Anyway, a few weeks later I received an email from one of the salon employees. She thanked me for my review and said that I had highlighted some of the issues that the staff was constantly bringing up with the owner. And then I received a phone call. From the owner. Who thanked me for my feedback and then asked me to take down my review. She asked that I call her back. Which I did. At which time she proceeded to say that I was right, but I was completely wrong and needed to take down the review because it was bad for her business and said she was going to report me to Yelp. At which point I laughed and said that Yelp would support me, because that’s what it was for and then she started screaming at me, and I politely said that I was going to put down the telephone. Which I did.
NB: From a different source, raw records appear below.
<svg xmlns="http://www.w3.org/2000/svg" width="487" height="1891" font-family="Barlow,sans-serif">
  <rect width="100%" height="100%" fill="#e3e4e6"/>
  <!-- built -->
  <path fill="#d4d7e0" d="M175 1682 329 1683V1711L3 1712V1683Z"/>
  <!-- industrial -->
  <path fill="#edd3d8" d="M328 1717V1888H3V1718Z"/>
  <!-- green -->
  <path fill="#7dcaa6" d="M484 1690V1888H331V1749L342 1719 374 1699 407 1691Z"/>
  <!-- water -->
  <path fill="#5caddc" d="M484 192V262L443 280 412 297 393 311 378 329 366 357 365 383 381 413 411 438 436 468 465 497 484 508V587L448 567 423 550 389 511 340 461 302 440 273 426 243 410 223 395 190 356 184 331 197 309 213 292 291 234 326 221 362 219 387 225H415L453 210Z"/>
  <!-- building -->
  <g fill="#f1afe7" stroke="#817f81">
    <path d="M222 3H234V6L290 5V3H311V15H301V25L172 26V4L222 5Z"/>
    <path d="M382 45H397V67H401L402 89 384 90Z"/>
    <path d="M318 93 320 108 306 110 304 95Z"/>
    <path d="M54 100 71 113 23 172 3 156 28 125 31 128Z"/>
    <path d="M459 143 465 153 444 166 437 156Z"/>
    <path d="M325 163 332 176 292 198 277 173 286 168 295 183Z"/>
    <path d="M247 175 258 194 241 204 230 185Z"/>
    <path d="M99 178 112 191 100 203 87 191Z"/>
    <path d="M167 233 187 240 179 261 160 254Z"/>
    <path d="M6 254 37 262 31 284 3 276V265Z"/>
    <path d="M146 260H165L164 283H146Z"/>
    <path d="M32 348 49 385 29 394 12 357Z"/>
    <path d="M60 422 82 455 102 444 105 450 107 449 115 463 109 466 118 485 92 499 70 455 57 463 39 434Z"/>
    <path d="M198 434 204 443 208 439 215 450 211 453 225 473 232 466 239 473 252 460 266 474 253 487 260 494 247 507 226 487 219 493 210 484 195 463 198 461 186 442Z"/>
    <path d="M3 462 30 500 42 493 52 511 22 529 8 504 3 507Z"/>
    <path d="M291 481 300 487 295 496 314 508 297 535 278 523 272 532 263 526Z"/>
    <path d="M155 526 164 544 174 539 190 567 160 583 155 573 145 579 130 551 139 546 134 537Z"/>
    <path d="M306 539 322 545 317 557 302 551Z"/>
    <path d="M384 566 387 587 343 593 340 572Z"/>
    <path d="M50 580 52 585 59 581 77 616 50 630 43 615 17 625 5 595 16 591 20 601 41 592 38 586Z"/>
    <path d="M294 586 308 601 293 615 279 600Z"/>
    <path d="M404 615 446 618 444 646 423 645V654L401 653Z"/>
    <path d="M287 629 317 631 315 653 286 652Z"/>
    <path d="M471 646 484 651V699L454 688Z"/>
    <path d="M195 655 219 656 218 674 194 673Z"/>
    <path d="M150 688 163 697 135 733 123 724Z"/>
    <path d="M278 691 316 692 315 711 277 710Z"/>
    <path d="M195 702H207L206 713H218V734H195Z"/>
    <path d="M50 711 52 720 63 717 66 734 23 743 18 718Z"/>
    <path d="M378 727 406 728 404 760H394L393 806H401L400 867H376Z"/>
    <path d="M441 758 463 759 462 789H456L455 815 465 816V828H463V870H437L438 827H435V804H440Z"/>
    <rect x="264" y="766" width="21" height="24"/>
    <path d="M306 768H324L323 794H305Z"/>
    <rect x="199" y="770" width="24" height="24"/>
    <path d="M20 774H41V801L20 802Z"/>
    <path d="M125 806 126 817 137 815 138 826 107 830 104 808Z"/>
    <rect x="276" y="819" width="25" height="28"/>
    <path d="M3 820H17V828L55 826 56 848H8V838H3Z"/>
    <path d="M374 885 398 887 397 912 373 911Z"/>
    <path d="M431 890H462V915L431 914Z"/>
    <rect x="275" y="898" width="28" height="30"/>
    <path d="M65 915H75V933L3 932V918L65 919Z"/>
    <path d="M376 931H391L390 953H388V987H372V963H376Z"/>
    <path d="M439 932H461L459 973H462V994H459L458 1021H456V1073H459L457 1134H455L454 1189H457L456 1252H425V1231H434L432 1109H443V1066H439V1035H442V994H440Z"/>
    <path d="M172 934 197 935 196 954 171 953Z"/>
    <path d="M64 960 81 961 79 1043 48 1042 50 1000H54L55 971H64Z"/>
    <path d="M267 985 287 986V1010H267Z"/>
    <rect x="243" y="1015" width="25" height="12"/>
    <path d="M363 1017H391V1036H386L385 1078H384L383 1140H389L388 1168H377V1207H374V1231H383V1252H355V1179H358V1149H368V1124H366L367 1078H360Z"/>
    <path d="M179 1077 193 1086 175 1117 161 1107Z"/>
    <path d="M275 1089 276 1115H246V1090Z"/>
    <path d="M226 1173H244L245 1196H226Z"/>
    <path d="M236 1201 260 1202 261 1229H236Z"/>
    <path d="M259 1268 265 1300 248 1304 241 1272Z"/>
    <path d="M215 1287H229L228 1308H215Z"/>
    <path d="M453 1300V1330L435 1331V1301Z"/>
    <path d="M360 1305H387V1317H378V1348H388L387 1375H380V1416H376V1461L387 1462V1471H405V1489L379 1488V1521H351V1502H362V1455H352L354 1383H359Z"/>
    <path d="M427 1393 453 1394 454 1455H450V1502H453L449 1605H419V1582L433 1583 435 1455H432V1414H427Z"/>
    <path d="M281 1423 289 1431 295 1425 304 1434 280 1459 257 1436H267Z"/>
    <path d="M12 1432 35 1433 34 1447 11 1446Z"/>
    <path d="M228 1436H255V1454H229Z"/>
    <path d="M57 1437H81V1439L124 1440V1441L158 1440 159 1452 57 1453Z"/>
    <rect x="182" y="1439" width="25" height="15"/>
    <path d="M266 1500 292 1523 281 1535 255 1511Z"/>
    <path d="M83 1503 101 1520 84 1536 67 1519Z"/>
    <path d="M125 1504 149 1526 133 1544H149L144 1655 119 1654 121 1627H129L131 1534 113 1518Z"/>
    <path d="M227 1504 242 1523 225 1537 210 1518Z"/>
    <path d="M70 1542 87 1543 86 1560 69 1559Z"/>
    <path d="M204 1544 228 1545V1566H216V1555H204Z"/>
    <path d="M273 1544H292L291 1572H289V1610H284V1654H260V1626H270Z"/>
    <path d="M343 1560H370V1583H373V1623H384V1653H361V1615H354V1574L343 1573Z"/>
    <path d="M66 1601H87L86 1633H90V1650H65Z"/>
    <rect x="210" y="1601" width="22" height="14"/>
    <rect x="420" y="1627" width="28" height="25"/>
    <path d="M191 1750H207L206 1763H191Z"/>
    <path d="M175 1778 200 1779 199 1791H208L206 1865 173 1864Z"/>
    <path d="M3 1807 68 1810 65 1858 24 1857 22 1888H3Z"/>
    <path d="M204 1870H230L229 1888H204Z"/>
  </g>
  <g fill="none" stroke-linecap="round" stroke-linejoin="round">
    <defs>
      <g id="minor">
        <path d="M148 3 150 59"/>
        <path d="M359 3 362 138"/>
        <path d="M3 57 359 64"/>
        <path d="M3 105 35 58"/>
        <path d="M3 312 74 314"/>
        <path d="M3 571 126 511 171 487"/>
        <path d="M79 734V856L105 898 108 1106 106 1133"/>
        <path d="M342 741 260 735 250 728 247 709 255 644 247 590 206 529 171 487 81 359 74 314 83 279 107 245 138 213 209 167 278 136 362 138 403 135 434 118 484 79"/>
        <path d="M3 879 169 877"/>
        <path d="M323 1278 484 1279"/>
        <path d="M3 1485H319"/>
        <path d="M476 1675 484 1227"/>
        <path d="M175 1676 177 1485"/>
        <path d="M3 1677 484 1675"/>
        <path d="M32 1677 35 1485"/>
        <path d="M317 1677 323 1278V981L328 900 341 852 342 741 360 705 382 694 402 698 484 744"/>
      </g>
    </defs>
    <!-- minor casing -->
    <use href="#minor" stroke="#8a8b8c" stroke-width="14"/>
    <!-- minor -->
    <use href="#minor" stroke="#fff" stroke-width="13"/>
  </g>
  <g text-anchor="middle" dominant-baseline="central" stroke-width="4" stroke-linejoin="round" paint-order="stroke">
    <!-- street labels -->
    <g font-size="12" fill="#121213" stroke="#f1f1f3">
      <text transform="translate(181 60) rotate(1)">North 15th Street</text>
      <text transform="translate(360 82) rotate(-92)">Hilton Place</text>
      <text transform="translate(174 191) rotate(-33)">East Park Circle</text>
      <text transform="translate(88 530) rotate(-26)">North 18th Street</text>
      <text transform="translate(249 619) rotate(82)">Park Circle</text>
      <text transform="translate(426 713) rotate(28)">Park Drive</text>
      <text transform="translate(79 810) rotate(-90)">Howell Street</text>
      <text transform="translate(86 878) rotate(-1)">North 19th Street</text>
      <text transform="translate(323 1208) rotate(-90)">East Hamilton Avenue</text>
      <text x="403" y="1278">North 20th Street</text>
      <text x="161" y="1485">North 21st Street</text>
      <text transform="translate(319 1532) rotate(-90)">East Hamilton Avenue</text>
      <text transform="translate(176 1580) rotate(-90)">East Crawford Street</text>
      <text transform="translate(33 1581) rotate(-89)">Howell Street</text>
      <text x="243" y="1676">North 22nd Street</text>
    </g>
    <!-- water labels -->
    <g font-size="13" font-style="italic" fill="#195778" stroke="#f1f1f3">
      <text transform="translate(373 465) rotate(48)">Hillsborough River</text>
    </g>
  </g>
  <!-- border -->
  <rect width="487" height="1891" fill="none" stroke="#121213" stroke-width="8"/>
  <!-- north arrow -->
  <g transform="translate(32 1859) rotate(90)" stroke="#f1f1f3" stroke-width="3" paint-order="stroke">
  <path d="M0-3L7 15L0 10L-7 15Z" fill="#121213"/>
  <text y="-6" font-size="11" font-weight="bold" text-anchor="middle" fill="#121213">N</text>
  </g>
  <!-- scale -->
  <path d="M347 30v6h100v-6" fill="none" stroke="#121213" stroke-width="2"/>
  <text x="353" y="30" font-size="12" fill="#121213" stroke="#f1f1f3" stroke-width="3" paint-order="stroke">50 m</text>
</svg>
She called me back later than afternoon and apologized and offered me a discounted haircut, which I declined.

She is now out of business. For the second time. And I bet it’s no thanks to me. If you run your business badly and are rude to customers, it’s going to take you down. Why not put the ego aside and relish the feedback you get from consumers?

Here’s a great example of exactly that: my co-worker Todd recently went for a haircut and the following day received a call from the salon. They wanted to know how his experience was, and said that if he felt inclined to write a review on Yelp, they’d give him $15 off his next haircut. Now I’m sure they only suggested that after ascertaining he was satisfied, but I think it’s this kind of discourse with consumers that creates a relationship. And $15 off doesn’t hurt either.